=== Exercise requirements ===
Which lines run from the one containing "(101, 218) none" through the end of the material? Transcribe them word for word, and only them.

=== Records for the exercise ===
****************

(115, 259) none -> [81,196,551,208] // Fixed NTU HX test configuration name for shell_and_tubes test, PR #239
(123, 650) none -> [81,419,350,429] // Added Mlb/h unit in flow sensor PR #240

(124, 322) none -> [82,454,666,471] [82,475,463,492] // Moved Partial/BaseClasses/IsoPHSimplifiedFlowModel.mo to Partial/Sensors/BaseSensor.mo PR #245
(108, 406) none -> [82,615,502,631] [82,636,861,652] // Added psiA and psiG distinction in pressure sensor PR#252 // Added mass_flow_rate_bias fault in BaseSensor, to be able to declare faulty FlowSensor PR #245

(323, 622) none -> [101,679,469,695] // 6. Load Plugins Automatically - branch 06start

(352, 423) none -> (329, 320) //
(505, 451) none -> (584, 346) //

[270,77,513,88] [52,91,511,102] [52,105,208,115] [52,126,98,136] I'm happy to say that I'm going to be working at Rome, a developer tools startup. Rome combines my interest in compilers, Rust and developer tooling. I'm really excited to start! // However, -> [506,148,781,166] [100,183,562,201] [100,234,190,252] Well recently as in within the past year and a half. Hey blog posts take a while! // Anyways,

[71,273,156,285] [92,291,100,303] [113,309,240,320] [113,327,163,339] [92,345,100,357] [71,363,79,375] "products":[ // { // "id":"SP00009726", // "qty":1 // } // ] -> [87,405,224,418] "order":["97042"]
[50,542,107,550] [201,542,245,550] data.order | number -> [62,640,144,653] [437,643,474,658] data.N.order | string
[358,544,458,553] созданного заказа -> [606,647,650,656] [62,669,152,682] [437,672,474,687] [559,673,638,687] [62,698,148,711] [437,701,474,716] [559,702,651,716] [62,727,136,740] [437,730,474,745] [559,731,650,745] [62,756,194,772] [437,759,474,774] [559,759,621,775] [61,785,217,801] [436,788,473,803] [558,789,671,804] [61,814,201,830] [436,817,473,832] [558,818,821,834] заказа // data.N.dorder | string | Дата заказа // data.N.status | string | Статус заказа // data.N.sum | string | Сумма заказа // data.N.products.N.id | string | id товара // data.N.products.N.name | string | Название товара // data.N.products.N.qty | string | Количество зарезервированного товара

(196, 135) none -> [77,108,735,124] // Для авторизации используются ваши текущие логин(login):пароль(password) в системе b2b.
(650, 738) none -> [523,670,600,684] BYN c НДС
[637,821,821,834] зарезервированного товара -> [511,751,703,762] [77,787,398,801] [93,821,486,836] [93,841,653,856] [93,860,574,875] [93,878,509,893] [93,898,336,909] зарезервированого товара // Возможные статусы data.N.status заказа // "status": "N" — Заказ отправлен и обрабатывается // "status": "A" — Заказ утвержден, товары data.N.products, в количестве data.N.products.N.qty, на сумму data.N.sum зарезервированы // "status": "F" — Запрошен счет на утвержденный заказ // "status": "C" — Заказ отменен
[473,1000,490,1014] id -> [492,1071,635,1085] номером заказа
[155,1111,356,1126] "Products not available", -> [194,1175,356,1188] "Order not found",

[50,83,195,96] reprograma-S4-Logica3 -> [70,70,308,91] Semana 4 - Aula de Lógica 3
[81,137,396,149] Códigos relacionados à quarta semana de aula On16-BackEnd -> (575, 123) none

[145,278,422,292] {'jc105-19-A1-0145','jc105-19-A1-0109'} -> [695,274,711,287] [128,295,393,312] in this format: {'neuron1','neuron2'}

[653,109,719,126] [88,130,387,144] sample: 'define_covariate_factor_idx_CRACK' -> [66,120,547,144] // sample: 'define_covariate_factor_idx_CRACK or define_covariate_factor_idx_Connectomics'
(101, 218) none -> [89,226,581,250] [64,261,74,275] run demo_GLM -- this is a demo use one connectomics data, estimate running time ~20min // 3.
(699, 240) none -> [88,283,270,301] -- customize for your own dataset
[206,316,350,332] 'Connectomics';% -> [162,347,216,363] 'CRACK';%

****************

=== Solved problem ===
(101, 218) none -> [89,226,581,250] [64,261,74,275] run demo_GLM -- this is a demo use one connectomics data, estimate running time ~20min // 3.
(699, 240) none -> [88,283,270,301] -- customize for your own dataset
[206,316,350,332] 'Connectomics';% -> [162,347,216,363] 'CRACK';%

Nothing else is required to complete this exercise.